The Commonwealth and the states have been locked in a bitter battle on long-term health funding ever since the 2014 budget cut future funding allocations.
Now, Prime Minister Malcolm Turnbull believes he has found a way to provide the states and territories with greater responsibility.
Mr Turnbull says the states could levy their own income taxes, but he suggests there would be no overall lift in taxation.
"What we are proposing to the states is that we should work together on this basis: that we, the federal government, will reduce our income tax by an agreed percentage and allow state governments to levy an income tax equal to that amount that we have withdrawn from. So, there would be no increase in income tax from a taxpayer's point of view. He or she would pay the same amount of income tax."
Under former prime minister Tony Abbott, forward health funding was cut by $80 billion.
Most leaders from the states and territories want that funding issue dealt with before any discussion takes place on the specific tax arrangements suggested by the Prime Minister.
Victorian premier Daniel Andrews has told the ABC Mr Turnbull's plan is just a distraction.
"We want the federal government to acknowledge that they broke the commitment they made to the Australian community when they cut hospitals and schools and said they wouldn't do it. And, secondly, we want a tax plan, not thought bubbles. This stuff that, every few months, we have a new (plan) ... We're onto the third or fourth tax plan now, and this will go the way that the GST rise went, it will go the way that personal income tax went."
The federal opposition is also focused on health funding, which will be a significant issue in the 2016 election campaign.
Opposition leader Bill Shorten used a visit to a Melbourne Hospital to reject the so-called Federation Proposal outright.

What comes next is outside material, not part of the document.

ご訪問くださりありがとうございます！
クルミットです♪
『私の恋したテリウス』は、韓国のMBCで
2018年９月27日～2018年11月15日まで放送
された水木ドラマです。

"I can guarantee Australians a Labor government will not give income-tax powers to the state and territory governments. Australians already pay quite a lot of tax. If Mr Turnbull's only suggestion to fix up his budget is to increase the cost on household budgets, well, it's a bad idea."
Both parties are preparing for the upcoming election, which could be close.
Latest opinion polls suggest the Coalition could lose around a dozen seats across the country, but another eight would be required for a change in government.
In post-Second World War Australian political history, no federal government has lost office after just one term.
As things stand, the most likely outcome is a reduced majority for the government after the election.
But nothing is certain.
Nick Cater is the executive director of the Liberal Party research centre, the Menzies Research Centre, and says the Coalition does not have a lot of time to release policy.
"It was always going to be that way, because Malcolm Turnbull became leader with, what, a year to go before an election. They've got to bring down a budget, and then, straight after the budget, they've then got to go into probably something of an election cycle. It's a very tight period of time, particularly when you have a Government talking about major reform."
The Opposition has been releasing policies steadily for the last 18 months.
But it would need a uniform national swing of more than 4 per cent in voting to win office.
That is difficult to do, but Michael Cooney of the Labor Party's research centre, the Chifley Research Centre, is optimistic.
"I think Labor can win this election. Any first-term election is difficult to win, but, if you think back to 1984 or 1998, or 2010, for that matter, you see governments that, at the start of the year, were considered pretty impregnable go very close to losing. And swings of those kinds replicated this year would see Labor form government. So there's no doubt that government's there to be won by Labor this year."